(What is required)
Each line of the material holding the word "female" must be identified and copied.

(Recorded data)

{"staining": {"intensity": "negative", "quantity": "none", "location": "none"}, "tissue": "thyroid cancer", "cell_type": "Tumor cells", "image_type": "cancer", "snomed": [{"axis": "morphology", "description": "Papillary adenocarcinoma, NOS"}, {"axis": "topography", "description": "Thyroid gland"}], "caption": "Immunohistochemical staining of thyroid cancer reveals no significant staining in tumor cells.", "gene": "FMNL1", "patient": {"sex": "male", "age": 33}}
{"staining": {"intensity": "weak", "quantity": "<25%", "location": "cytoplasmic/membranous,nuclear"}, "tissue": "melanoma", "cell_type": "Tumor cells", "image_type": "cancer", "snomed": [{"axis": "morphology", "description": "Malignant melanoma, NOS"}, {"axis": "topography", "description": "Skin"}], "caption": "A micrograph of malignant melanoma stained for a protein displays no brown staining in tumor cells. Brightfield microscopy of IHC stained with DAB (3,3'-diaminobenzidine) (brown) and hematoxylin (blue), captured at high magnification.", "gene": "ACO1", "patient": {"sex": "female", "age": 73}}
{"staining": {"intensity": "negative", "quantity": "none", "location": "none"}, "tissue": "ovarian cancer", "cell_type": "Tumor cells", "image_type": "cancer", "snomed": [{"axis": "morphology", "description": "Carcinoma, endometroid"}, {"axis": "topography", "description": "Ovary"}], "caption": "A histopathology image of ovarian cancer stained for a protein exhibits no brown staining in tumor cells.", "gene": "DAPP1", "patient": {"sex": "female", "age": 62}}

(Response)
{"staining": {"intensity": "weak", "quantity": "<25%", "location": "cytoplasmic/membranous,nuclear"}, "tissue": "melanoma", "cell_type": "Tumor cells", "image_type": "cancer", "snomed": [{"axis": "morphology", "description": "Malignant melanoma, NOS"}, {"axis": "topography", "description": "Skin"}], "caption": "A micrograph of malignant melanoma stained for a protein displays no brown staining in tumor cells. Brightfield microscopy of IHC stained with DAB (3,3'-diaminobenzidine) (brown) and hematoxylin (blue), captured at high magnification.", "gene": "ACO1", "patient": {"sex": "female", "age": 73}}
{"staining": {"intensity": "negative", "quantity": "none", "location": "none"}, "tissue": "ovarian cancer", "cell_type": "Tumor cells", "image_type": "cancer", "snomed": [{"axis": "morphology", "description": "Carcinoma, endometroid"}, {"axis": "topography", "description": "Ovary"}], "caption": "A histopathology image of ovarian cancer stained for a protein exhibits no brown staining in tumor cells.", "gene": "DAPP1", "patient": {"sex": "female", "age": 62}}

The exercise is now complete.